ABC-IGNACIO CAMACHO
En la política pop sólo cuentan los significantes publicitarios. Postureo, «swing» electoral y vámonos que nos vamos
«Ni vivimos del pasado ni damos cuerda al recuerdo» (Gabriel Celaya)
AQUELLOS versos de Celaya los cantaba Paco Ibáñez mucho antes de formar parte de la comitiva del Falcon, cuando enfrentarse a Franco entrañaba bastante más peligro que el intento de desenterrarlo. Era un tiempo en que la libertad pasaba por librarse del lastre del pasado. Eso fue lo que consiguió la Transición con su ahora denostado pacto, que el adanismo refundador de la nueva progresía considera un fracaso.

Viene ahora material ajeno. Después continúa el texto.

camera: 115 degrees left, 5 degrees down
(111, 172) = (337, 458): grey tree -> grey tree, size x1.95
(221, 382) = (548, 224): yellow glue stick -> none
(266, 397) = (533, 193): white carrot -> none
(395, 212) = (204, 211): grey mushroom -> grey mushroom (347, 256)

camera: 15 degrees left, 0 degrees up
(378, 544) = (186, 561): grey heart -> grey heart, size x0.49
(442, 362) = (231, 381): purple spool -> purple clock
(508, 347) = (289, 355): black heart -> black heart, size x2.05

Inmersa en la clásica melancolía de lo no vivido, la izquierda actual se reivindica a sí misma en la idealización del legado republicano, ignorando las páginas doloridas de aquel Azaña desolado a cuya tumba peregrina Sánchez para hacerse selfies de turismo funerario. El mismo Sánchez, por cierto, que creía que don Antonio Machado era soriano; lo que se habrá reído Alfonso Guerra, el antiguo librero machadiano, el viejo director de teatro, ante la trivialidad wikipédica de ese posado. Él sabía que las imposturas intelectuales sólo resultan creíbles con lecturas de primera mano. El drama y la farsa, lo solemne y lo estrafalario, las voces y los ecos, la autenticidad y el engaño separados por la fina línea del recato.

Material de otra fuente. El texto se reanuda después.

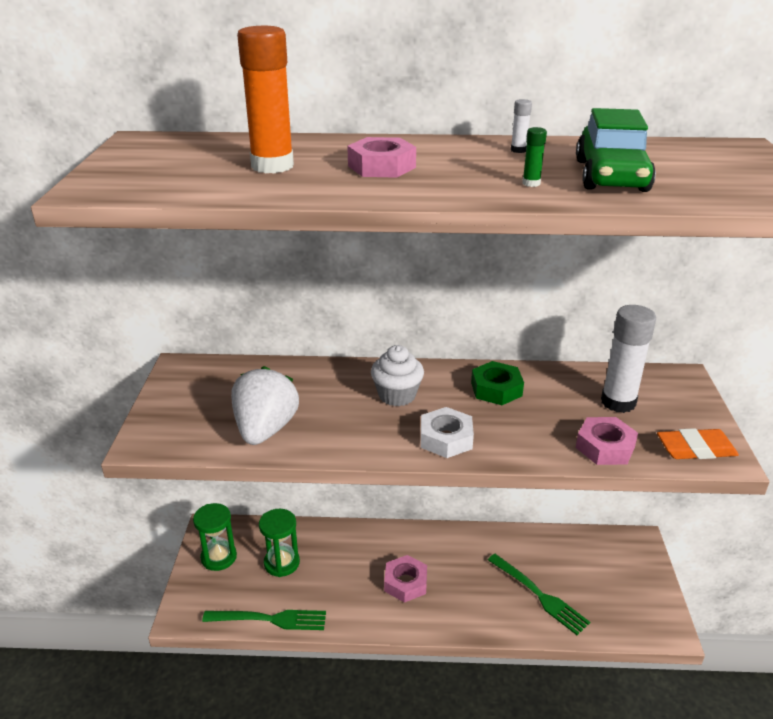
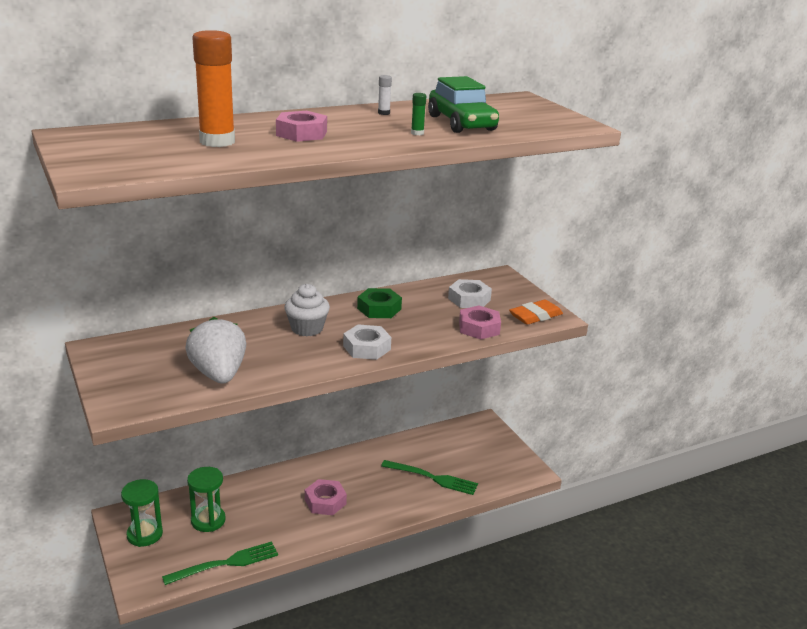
camera: 30 degrees left, 5 degrees down
(618, 402) = (469, 299): white glue stick -> white nut

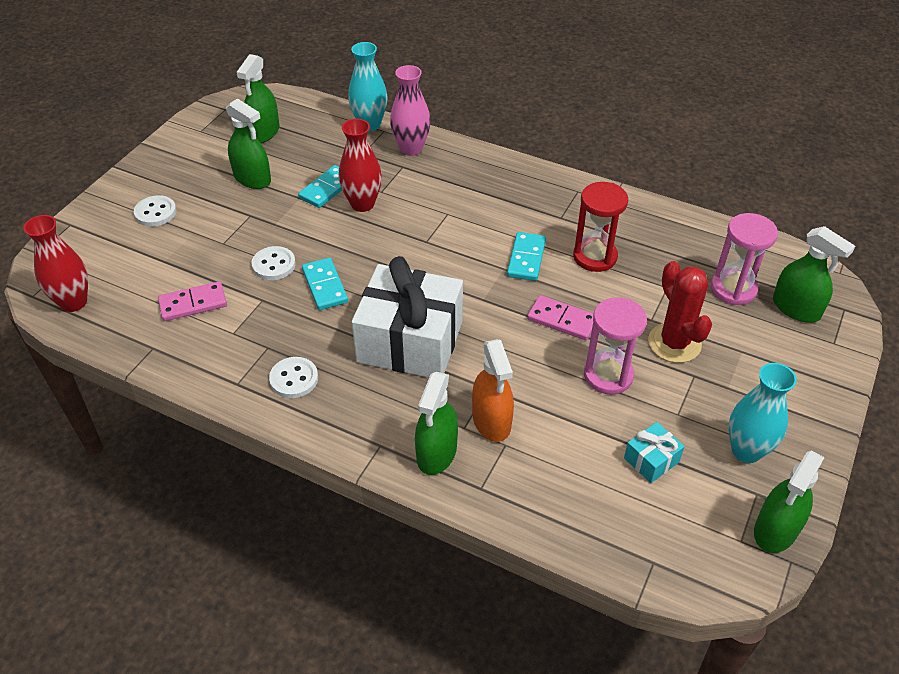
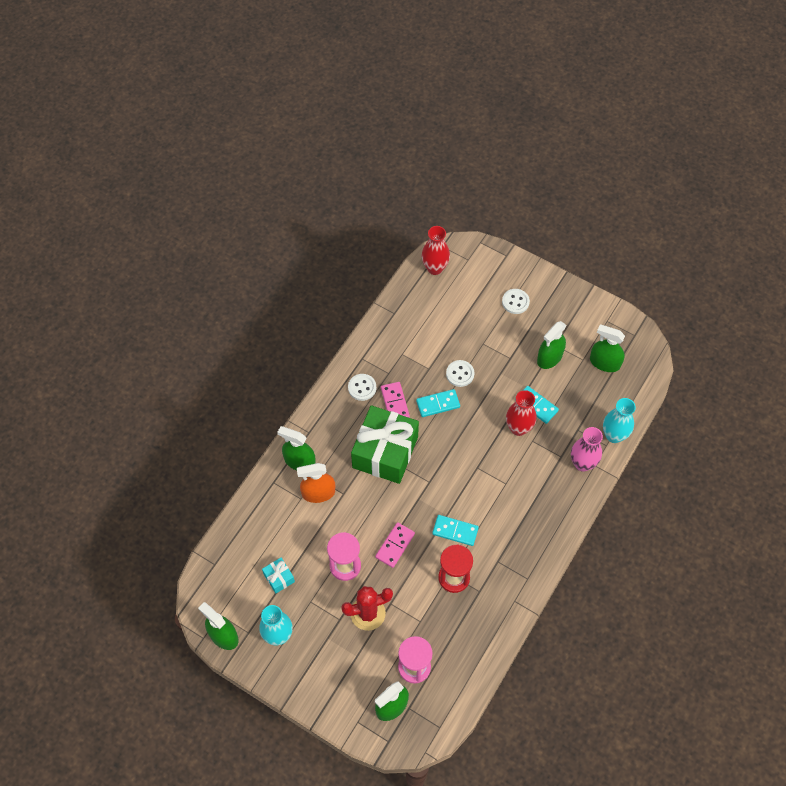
camera: 95 degrees right, 15 degrees up
(193, 304) = (428, 331): pink domino -> pink domino (394, 403)
(410, 341) = (385, 452): white gift -> green gift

Pero en la política pop sólo cuentan los significantes publicitarios. Las ideas se han reducido a eslóganes de red social y los símbolos a meros gestos de reclamo. Por eso da lo mismo una cita equivocada –Hemingway por Einstein, fray Luis por San Juan de la Cruz– o un dato falso; no importa el contenido sino el impacto. Esa política de la banalidad, nutrida de imágenes y de frases de argumentario, trata a los votantes como espectadores y a los candidatos como estrellas de un espectáculo. El viaje presidencial a Colliure y Montauban tiene el mismo significado –es decir, ninguno– que su frívolo baile al compás de «Bella ciao». Para un público que ha sustituido los libros por las teleseries, esa melodía no es un canto partisano sino la sintonía de un popular melodrama de atraco. Así se construyen en la posmodernidad los perfiles de liderazgo. Retóricas huecas, sonsonetes gratos, trampantojos culturales, fotos para un álbum, carcasas vacías de ideología, consignas de saldo, musiquillas familiares con las que menear el esqueleto sobre un escenario. Postureo, swing electoral y vámonos que nos vamos: un día a un concierto de The Killers y otro a una performance sobre la tragedia de los exiliados.

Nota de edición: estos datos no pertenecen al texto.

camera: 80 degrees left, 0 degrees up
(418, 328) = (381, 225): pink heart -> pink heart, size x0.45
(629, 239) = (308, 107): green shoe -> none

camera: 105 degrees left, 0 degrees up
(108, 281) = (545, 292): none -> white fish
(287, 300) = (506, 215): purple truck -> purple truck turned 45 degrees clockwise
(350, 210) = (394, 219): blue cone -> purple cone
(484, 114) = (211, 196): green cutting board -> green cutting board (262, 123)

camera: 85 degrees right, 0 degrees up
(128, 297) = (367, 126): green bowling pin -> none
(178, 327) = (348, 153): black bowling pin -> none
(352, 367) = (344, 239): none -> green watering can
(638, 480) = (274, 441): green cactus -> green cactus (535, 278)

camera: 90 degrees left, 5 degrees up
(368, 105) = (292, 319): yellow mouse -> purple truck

A veces, no obstante, en la apoteosis del simulacro se cruza, casi siempre de modo involuntario, algún guiño imprevisto que el subconsciente o la ignorancia histórica esconden en un mensaje cifrado. Por ejemplo, que la profunda decepción de Azaña con la rebelión de Companys no le impidió amnistiarlo, bajo su presidencia, de una condena de treinta años. Eso sí, sus libros los escribió él, en un castellano limpio, brillante, rico y claro.